■ Reading text:
▼▼▼

Cost function using Torch.argmin()

ilya_L · April 15, 2020, 9:43am

Hi everyone,

I’m trying to use a custom loss function which is something like:
torch.dist(torch.argmin(predictedData).double(), actualData, p=2)
loss.backward()
This function outputs a tensor with requires_grad = False and therefore when I try to backprop I get:
RuntimeError(‘element 0 of tensors does not require grad and does not have a grad_fn’
*I think it’s because torch.argmin() output has requires_grad = False as well

Does anyone knows how can I fix this issue?

jmandivarapu1 · April 15, 2020, 2:59pm

Create an variable in pytorch with require_grad is True then add this loss to that variable. Then use the created variable to take the backprop

KFrank · April 15, 2020, 4:22pm

Hi Ilya!

First off, I suspect that you don’t* really want to do what you think
you want to do.

However, making some guesses about what (you think) you want,
you could try something like this.

The key issue is that argmin maps onto discrete integers, and so,
is not usefully differentiable. So you can’t backpropagate through it.

(Note that Jaya’s suggestion of adding your non-differentiable loss
to a requires_grad = True variable won’t work. It will get rid of
your specific error message, but it’s a fake out. Gradients won’t
backpropagate through your loss nor through predictedData nor
through the model you used to predict predicted data, so you can’t
use it to train your model parameters.)

Let me assume that predictedData is a vector of numbers between
0 and 1. (For simplicity, I will illustrate this without the (necessary)
batch dimension.) I will also assume that actualData is a single,
integer “index”. I think you want the index of your smallest probability
(argmin) to match actualData, and, if it doesn’t, you want your loss
to measure how far away it is in “index space.”

To do this in a differentiable, backpropagateable , you have to get
rid of the argmin.

One approach would be to pre-compute the “index-space” distances,
and not discretize your predictedData:

import torch
torch.__version__

torch.manual_seed (2020)

nClass = 5
tt = torch.FloatTensor (range (nClass)).repeat (nClass).view (nClass, nClass)
dst = (tt - tt.transpose (0, 1)).abs()

▲▲▲

■ Material shown:
▼▼▼

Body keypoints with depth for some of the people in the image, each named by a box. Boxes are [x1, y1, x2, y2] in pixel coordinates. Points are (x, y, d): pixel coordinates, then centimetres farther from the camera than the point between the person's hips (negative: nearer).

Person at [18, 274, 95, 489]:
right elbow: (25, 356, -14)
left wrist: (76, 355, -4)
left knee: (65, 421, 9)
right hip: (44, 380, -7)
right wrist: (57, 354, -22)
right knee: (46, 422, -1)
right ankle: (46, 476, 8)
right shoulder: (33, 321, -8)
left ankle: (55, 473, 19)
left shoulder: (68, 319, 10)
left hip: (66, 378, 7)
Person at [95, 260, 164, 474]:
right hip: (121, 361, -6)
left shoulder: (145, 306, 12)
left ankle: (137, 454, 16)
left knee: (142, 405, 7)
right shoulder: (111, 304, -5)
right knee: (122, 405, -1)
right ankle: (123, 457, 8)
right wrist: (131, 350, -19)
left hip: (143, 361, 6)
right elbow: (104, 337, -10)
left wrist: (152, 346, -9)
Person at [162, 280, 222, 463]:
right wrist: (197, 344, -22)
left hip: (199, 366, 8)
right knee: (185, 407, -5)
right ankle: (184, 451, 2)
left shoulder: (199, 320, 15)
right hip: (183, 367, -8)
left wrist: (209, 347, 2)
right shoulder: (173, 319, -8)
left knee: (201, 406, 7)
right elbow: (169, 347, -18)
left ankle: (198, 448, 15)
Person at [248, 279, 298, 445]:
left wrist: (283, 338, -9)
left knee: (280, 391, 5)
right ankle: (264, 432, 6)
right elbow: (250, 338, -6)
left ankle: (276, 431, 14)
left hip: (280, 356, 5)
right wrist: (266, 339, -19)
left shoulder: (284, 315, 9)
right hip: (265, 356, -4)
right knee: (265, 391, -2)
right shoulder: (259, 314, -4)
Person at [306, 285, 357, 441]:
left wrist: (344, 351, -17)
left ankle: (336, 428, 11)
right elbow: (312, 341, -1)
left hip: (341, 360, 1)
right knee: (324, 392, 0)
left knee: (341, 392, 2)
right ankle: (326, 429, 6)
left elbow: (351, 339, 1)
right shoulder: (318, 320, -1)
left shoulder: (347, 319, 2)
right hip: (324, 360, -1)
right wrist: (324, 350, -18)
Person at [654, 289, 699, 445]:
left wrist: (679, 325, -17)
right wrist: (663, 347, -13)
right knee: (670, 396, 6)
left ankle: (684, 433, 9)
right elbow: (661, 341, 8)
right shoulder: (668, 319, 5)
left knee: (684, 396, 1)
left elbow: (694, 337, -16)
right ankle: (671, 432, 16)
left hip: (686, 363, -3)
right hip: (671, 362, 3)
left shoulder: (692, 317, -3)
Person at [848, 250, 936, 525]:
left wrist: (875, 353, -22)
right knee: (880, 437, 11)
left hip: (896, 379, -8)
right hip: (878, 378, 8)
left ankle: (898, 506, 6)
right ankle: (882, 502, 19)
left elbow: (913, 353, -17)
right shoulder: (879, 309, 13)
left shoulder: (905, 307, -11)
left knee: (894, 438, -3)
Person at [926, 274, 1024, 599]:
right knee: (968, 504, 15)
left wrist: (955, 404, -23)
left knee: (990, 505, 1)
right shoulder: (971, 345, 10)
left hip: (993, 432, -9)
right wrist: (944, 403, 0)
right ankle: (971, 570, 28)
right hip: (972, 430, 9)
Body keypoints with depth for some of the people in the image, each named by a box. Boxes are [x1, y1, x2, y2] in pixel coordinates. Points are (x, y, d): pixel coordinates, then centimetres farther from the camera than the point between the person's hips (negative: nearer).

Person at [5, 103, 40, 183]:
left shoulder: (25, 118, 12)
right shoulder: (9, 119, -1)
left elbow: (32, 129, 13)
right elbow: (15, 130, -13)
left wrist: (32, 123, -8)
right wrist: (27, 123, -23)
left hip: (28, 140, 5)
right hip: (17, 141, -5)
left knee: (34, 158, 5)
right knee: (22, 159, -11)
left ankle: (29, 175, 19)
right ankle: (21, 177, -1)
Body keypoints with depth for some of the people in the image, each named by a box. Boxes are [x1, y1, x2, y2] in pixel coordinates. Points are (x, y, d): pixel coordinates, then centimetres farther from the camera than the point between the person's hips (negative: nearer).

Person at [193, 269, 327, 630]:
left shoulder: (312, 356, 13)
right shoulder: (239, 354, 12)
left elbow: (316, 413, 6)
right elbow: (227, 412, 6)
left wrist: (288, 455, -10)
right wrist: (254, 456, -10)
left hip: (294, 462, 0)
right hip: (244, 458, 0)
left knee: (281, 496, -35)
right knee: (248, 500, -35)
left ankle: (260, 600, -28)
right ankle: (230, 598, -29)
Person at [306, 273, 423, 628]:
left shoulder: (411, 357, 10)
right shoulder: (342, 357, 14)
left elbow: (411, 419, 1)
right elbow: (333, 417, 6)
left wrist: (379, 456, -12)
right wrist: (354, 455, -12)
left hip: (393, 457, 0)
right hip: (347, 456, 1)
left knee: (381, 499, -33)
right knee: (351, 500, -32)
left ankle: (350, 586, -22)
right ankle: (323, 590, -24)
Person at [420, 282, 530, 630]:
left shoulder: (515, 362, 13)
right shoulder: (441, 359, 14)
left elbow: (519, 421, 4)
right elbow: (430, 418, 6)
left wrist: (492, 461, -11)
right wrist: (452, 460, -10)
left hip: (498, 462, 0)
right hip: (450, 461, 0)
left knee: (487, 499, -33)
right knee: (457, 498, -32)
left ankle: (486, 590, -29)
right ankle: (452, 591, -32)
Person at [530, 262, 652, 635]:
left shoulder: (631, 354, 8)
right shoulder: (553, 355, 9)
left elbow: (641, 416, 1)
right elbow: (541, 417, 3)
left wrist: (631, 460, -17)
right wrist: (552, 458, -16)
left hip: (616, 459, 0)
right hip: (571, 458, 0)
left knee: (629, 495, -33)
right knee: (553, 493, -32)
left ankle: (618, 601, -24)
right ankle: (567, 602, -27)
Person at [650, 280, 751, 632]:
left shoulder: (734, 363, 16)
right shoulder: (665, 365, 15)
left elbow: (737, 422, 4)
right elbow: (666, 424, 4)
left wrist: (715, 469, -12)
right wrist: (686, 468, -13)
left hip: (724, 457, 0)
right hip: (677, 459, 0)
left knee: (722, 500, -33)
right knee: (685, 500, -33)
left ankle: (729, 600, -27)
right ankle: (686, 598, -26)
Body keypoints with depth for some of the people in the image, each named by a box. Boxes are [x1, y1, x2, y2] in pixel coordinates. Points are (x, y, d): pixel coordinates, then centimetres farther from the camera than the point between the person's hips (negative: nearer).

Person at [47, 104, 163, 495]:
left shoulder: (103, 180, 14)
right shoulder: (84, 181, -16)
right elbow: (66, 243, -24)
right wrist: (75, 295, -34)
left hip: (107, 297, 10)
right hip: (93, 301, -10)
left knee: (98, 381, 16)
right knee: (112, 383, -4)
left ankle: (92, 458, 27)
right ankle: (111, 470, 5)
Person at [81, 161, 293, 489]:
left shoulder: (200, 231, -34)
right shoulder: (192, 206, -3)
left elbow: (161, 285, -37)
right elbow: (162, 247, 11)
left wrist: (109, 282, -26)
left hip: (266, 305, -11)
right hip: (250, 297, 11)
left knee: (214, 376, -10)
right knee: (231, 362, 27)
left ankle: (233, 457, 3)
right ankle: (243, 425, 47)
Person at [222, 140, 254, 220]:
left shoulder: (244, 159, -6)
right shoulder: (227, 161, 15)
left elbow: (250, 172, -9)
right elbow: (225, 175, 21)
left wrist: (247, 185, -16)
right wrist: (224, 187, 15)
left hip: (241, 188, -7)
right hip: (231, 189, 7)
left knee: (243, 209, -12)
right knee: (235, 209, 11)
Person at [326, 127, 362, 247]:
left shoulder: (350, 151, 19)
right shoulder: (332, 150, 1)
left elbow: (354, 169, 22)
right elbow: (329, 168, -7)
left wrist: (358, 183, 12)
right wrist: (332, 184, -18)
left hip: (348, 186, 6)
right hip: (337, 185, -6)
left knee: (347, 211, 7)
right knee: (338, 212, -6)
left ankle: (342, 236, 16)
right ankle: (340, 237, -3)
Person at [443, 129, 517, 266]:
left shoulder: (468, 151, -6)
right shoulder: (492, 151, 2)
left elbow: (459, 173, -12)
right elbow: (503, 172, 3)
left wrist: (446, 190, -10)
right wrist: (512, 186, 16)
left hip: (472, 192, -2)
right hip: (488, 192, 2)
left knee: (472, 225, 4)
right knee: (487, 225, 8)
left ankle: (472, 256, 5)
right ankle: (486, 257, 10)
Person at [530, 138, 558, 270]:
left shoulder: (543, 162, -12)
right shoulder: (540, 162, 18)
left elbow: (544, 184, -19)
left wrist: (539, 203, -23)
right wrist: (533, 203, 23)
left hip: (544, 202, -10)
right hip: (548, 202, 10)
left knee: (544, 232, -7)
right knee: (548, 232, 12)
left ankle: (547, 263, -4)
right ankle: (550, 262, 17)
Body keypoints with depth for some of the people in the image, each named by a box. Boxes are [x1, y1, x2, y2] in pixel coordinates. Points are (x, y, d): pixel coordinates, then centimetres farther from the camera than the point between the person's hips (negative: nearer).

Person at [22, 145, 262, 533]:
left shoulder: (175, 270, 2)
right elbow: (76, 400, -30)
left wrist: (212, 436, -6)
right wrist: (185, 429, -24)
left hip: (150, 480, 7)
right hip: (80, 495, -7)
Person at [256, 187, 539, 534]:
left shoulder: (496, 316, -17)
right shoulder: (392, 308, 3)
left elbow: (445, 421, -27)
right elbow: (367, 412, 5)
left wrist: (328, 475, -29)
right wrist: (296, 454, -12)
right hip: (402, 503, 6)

▲▲▲

■ Using the information:
• a. Reproduce the passage of the argmin loss thread from "ilya_L · April" up to and including "fix this issue?".
• b. Carry on the forum thread about the argmin loss function from the point where it stops.

■ Responses by item number:
• a.
ilya_L · April 15, 2020, 9:43am

Hi everyone,

I’m trying to use a custom loss function which is something like:
torch.dist(torch.argmin(predictedData).double(), actualData, p=2)
loss.backward()
This function outputs a tensor with requires_grad = False and therefore when I try to backprop I get:
RuntimeError(‘element 0 of tensors does not require grad and does not have a grad_fn’
*I think it’s because torch.argmin() output has requires_grad = False as well

Does anyone knows how can I fix this issue?

• b.
dst

actualData = 2
actualData

predictedDataA = torch.ones (nClass)
predictedDataA[2] = 0.0
predictedDataB = torch.ones (nClass)
predictedDataB[4] = 0.0
predictedDataC = torch.rand (nClass)
predictedDataA
predictedDataB
predictedDataC

lossA = ((1.0 - predictedDataA) * dst[actualData]).sum(dim = 0)
lossB = ((1.0 - predictedDataB) * dst[actualData]).sum(dim = 0)
lossC = ((1.0 - predictedDataC) * dst[actualData]).sum(dim = 0)
lossA
lossB
lossC

Here is the output:

>>> import torch
>>> torch.__version__
'0.3.0b0+591e73e'
>>>
>>> torch.manual_seed (2020)
<torch._C.Generator object at 0x000002CE49626630>
>>>
>>> nClass = 5
>>> tt = torch.FloatTensor (range (nClass)).repeat (nClass).view (nClass, nClass)
>>> dst = (tt - tt.transpose (0, 1)).abs()
>>> dst

 0  1  2  3  4
 1  0  1  2  3
 2  1  0  1  2
 3  2  1  0  1
 4  3  2  1  0
[torch.FloatTensor of size 5x5]

>>>
>>> actualData = 2
>>> actualData
2
>>>
>>> predictedDataA = torch.ones (nClass)
>>> predictedDataA[2] = 0.0
>>> predictedDataB = torch.ones (nClass)
>>> predictedDataB[4] = 0.0
>>> predictedDataC = torch.rand (nClass)
>>> predictedDataA

 1
 1
 0
 1
 1
[torch.FloatTensor of size 5]

>>> predictedDataB

 1
 1
 1
 1
 0
[torch.FloatTensor of size 5]

>>> predictedDataC

 0.4869
 0.1052
 0.5883
 0.1161
 0.4949
[torch.FloatTensor of size 5]

>>>
>>> lossA = ((1.0 - predictedDataA) * dst[actualData]).sum(dim = 0)
>>> lossB = ((1.0 - predictedDataB) * dst[actualData]).sum(dim = 0)
>>> lossC = ((1.0 - predictedDataC) * dst[actualData]).sum(dim = 0)
>>> lossA

 0
[torch.FloatTensor of size 1]

>>> lossB

 2
[torch.FloatTensor of size 1]

>>> lossC

 3.8152
[torch.FloatTensor of size 1]

*) Please give us some context about the problem you’re trying to
solve. It’s likely that your approach doesn’t make sense. The main
reason is that order of the values in predictedData won’t generally
have any quantitative meaning (unless you train it to, but that’s
another story). So “distance” in “index space” doesn’t really have
any meaning. Asking whether argmin matches actualData can
make sense, but asking how far away it is if it doesn’t match probably
doesn’t. The test against argmin suggests that actualData is an
integer categorical label, and suggests that you might be working on
some kind of a classification problem where CrossEntropyLoss might
be appropriate.

Best.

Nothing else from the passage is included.